取り組む課題:
a – エンジン解説の文章から、「V4グランツーリスモエンジンは、究極のパ」で始まり「半するほどの距離に匹敵する。」に至るまでの部分をそのまま引用しなさい。
b – エンジン解説の文章に基づき、次の問いに答えなさい。
(i) 2021年モデルで採用されたフレームは何か。
(ii) 新エンジンの名称は何か。
(iii) エアフィルターの点検は何km毎に設定されているか。
c – 次の各文がエンジン解説の文章の内容と一致するかどうかを「はい」か「いいえ」で答え、判断の根拠となる箇所を文章からそのまま引用しなさい。
(i) 2021年モデルでは、エンジンがLツインからV4に変更された。
(ii) オイル交換は30000km毎に設定されている。
(iii) スプリング・バルブ・リターン・システムは、エンジンの軽量化に寄与する。

原文抜粋:
┌────────

フルモデルチェンジされた2021年モデルは、エンジンをこれまでのLツインから強力な新世代V4に変更、アルミ製モノコックフレームも採用するなど全てを一新。「V4 S」はスタンダードな「V4」をベースに、スカイフックサスペンション(DSS)EVOサスの採用をはじめ、ブレンボ製Stylemaキャリパー、クイックシフター、クルーズコントロールなど、装備を充実させて走りも快適性もグレードアップしたモデルとなる。
文:八代俊二、ゴーグル編集部/写真:松川 忍、柴田直行

ドゥカティ「ムルティストラーダ V4 S」エンジン解説

画像: ドゥカティ「ムルティストラーダ V4 S」エンジン解説

GPマシン譲りのV4レイアウトを採用しながら、長期的なメンテナンスサイクルを実現

新型ムルティストラーダV4 Sは、まったく新しいV型4気筒エンジンを搭載し、アドベンーチャーモデルに求められる、タフで過酷かつ柔軟な性能が与えられた。

ドゥカティにとって「まったく新しい時代の扉を開くものです」と言わしめる新エンジンの名称は、『V4グランツーリスモエンジン』。最新鋭のテクノロジーと最高の素材を融合し、それまでにない耐久性と信頼性を確保しつつハイパフォーマンスを達成させている。

V4グランツーリスモエンジンは、究極のパフォーマンスを発揮するよう設計された従来のV4エンジン「デスモセディチ・ストラダーレ」と基本レイアウトとテクニカルディティールを共有し、ドゥカティ初となるバルブ駆動システムを採用し、メンテナンスサイクルを間隔を大幅に延長させた。

デスモドロミック(従来のバルブ駆動システム)と比較してもエンジンコンポーネントへの負荷が少ない、新採用となったスプリング・バルブ・リターン・システムは、エンジンのコンパクト化と軽量化にも寄与する。

また、エンジン低回転域でのスムーズな出力特性も特徴となっており、様々な道路状況や環境に対応するムルティストラーダのキャラクターにとっては大きな武器になることは言うまでもない。

長距離走行を前提としたエンジンの具体的なメンテナンスインターバルは、エアフィルターの点検が30000km毎、オイル交換とエンジンフィルターの交換が15000km(または2年毎)に設定されている。

また、バルブクリアランスの点検&整備とスパークプラグの交換は、60000km毎に規定されており、これは地球を1周半するほどの距離に匹敵する。

出力特性は本格的なスポーツモデル同様に、絶対的なパフォーマンスや高回転域での優れたパワー、そして最高速をも犠牲にしない仕様となっている。特性を絞り、狭い領域に特化したスペシャルエンジンとは異なり、エンジン回転全域といっても過言ではない広範囲に渡り高いパフォーマンスを発揮する。

└────────

抽出情報:
┌────────

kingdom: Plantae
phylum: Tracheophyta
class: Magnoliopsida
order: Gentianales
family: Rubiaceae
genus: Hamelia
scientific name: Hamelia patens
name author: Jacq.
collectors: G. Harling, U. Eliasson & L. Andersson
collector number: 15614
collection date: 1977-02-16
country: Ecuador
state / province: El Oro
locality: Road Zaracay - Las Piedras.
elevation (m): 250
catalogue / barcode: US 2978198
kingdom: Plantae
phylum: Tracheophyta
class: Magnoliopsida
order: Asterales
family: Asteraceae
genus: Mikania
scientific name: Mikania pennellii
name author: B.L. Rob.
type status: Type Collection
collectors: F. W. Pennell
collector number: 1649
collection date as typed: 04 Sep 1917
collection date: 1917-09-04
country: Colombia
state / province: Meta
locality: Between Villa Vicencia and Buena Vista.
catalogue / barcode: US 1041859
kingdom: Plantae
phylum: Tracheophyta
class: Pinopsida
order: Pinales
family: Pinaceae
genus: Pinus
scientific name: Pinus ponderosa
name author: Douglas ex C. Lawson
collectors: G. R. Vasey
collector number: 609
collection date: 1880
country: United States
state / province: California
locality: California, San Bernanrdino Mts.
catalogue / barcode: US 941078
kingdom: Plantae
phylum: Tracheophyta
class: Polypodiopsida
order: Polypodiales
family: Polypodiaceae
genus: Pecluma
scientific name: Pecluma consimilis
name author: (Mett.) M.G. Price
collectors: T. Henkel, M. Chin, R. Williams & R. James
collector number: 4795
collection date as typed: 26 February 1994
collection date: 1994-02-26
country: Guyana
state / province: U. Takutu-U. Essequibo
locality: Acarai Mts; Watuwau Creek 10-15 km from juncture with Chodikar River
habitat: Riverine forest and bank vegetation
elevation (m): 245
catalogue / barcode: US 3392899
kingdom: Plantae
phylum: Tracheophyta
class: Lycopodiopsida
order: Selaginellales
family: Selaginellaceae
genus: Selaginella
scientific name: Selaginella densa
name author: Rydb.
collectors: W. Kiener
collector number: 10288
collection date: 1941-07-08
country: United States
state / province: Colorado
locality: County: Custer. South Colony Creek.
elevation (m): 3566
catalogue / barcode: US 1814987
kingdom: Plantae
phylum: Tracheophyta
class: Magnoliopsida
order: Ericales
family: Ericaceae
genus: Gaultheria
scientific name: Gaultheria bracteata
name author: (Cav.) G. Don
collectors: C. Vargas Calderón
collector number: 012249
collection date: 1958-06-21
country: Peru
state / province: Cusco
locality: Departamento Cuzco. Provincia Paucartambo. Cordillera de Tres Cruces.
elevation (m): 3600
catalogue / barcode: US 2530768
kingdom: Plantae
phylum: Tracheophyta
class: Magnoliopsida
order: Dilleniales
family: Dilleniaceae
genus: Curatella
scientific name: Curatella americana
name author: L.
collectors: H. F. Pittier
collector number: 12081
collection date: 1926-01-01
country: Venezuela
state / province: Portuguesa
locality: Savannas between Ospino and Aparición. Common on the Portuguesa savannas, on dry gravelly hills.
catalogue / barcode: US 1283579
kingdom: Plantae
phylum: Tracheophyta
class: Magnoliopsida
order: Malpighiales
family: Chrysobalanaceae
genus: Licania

└────────

解答:
a –
V4グランツーリスモエンジンは、究極のパフォーマンスを発揮するよう設計された従来のV4エンジン「デスモセディチ・ストラダーレ」と基本レイアウトとテクニカルディティールを共有し、ドゥカティ初となるバルブ駆動システムを採用し、メンテナンスサイクルを間隔を大幅に延長させた。

デスモドロミック(従来のバルブ駆動システム)と比較してもエンジンコンポーネントへの負荷が少ない、新採用となったスプリング・バルブ・リターン・システムは、エンジンのコンパクト化と軽量化にも寄与する。

また、エンジン低回転域でのスムーズな出力特性も特徴となっており、様々な道路状況や環境に対応するムルティストラーダのキャラクターにとっては大きな武器になることは言うまでもない。

長距離走行を前提としたエンジンの具体的なメンテナンスインターバルは、エアフィルターの点検が30000km毎、オイル交換とエンジンフィルターの交換が15000km(または2年毎)に設定されている。

また、バルブクリアランスの点検&整備とスパークプラグの交換は、60000km毎に規定されており、これは地球を1周半するほどの距離に匹敵する。

b –
(i) アルミ製モノコックフレーム
(ii) V4グランツーリスモエンジン
(iii) 30000km毎

c –
(i) はい。「エンジンをこれまでのLツインから強力な新世代V4に変更」
(ii) いいえ。「オイル交換とエンジンフィルターの交換が15000km(または2年毎)に設定されている」
(iii) はい。「エンジンのコンパクト化と軽量化にも寄与する」